Five or six hours were eaten up today as I chased a single story about a movie possibly not going forward, or at least about the finances being stalled for the time being. I wrote emails to and left phone messages with several parties to try and learn what’s up, and then I spent almost two hours on the phone with a guy I’ve known for years who explained that the story was not true although certain aspects might be sort of half-true in this or that respect.
The result is that I didn’t post very much today, which mildly irritates. On one level it’s exciting and enriching to dig down into a story and get to know the whys and particulars, but I have to crank stuff out no matter what. You have to shovel coal into the furnace.
I can’t write six or seven riffs (i.e., items, reviews, rants) for this column and also do the old John Horn or Patrick Goldstein routine, chasing down an interesting, sometimes labrynthian story and talking to the right people and taking notes and assembling the final version of the story just so and tying up the loose ends. I have to think fast and write faster and get out the six-shooter and be completely unafraid to channel Judge Roy Bean. A perceptive, passionate, fair-minded Judge Bean, I mean.

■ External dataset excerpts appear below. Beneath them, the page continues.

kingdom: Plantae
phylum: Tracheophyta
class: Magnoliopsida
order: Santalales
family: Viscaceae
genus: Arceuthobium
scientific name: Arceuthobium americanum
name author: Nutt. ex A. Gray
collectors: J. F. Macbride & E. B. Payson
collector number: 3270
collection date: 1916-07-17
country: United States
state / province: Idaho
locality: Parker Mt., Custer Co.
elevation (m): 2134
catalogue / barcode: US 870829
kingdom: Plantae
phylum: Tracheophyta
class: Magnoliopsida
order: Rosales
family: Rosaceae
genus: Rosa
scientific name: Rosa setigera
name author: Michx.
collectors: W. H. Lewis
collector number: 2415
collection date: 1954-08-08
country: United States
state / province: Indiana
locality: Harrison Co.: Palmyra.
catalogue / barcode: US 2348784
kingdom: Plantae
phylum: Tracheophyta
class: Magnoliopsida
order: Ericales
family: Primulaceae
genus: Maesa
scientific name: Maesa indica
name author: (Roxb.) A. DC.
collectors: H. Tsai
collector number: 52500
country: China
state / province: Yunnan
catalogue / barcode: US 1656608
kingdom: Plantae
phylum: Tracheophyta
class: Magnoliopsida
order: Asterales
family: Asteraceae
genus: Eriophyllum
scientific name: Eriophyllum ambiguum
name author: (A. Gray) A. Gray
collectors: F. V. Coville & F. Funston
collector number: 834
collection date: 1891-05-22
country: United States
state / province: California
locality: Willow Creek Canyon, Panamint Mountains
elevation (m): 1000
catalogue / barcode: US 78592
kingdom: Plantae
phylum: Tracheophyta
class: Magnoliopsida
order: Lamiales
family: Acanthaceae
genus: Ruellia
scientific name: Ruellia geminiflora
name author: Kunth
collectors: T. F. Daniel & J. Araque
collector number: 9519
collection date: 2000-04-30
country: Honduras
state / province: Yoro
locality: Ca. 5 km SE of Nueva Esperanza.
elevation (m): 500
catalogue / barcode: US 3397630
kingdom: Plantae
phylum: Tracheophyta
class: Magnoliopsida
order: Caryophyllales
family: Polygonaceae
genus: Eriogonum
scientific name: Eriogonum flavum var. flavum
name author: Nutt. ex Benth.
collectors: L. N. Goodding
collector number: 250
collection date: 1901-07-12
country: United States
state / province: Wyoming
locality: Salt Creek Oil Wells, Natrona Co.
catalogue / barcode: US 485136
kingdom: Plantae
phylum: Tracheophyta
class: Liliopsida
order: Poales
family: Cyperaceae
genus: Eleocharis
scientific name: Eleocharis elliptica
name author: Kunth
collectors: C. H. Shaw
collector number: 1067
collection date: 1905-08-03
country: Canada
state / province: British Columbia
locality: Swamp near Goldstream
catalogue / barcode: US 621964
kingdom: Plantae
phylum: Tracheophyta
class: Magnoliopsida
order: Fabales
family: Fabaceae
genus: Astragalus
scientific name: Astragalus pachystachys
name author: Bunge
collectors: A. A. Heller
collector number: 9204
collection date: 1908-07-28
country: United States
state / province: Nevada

I should have linked/excerpted a Mike Fleming Deadline piece that ran four days ago called “Let Me Rant More Than Rave About The Film Climate In Hollywood Now.” I didn’t because…I don’t have a decent excuse but the best part is mainly about how to jazz up the Oscarsl
Fleming’s big idea (and it’s a good one) is that the Academy should use the Oscar telecast as a way to entertainingly preview the big wanna-see flicks of the coming year.
“Instead of Cirque du Soleil, what if Oscar promised an exclusive clip of Tom Cruise singing an ’80s rock number in his decadent hair band rock icon character from Rock Of Ages? A clip showing the giant dragon Smaug or a battle scene from Middle Earth from The Hobbit? A killer scene from The Hunger Games? One from Prometheus, Ridley Scott‘s revisit to Alien terrain? The Dark Knight Rises? An action scene marking the return of James Bond in Skyfall? You get the idea.
“All of these scenes would be exclusive, and this could become a tradition which could be promoted and would give a global movie-loving audience more to embrace than dresses that actresses are wearing.
“Insiders say this hasn’t happened because the Academy is intransigent in its fear that the integrity of the awards would be compromised. After all, they only just started allowing movie ads during the telecast. Hey, Academy: join the 21st century.
“And while we’re at it, doubling the number of Best Picture nominees has mostly added a few more films most people didn’t see. Why not create some other awards that honor the best comedy or best ensemble, which might give the unwashed masses something to root for? And when you have a year where Harry Potter was again ignored for Best Picture after an eighth installment that marked the end of an unprecedented achievement of an engrossing serial that grossed $8 billion, why not INVENT AN AWARD that gives the cast and filmmakers the chance to take a final bow in front of a grateful global TV audience?
There’s “a palpable lack of excitement for the Oscars” among industry players, he says. The basic problem is that the Oscar telecasy “is clearly hamstrung not by the imagination of its producers [but] the Academy’s unwillingness to get off its high horse and start showing audiences around the world what they really want to see.”
Fleming is basically saying that Academy honchos Tom Sherak, Dawn Hudson and Ric Robertson are basically what’s wrong.
“Why can’t the Academy face the fact that its stuffiness and stubbornness has turned movie’s most important night into the Super Bowl for dress designers? The red carpet pre-show has become a more anticipated event than an awards show that focuses too much on a Hollywood past the masses don’t care about, technical awards the masses don’t care about, and movies from last year that audiences either saw or decided not to see a long time ago.”
Rome Reborn 2.2 is the most realistic — painterly, Ridley Scott-ish — digital recreation of ancient Rome I’ve ever come across. There’s also a Rome Reborn 2.1 version that isn’t bad. I’m not visiting Rome this year after Cannes (as I’ve done three times over the last 10 or 12 years) but a friend and his fiance are honeymooning in Rome later this month, and I’ve been passing along tips and advisories.
I was alerted to this when the Toronto Star‘s Chantale Allick posted a story about this earlier today.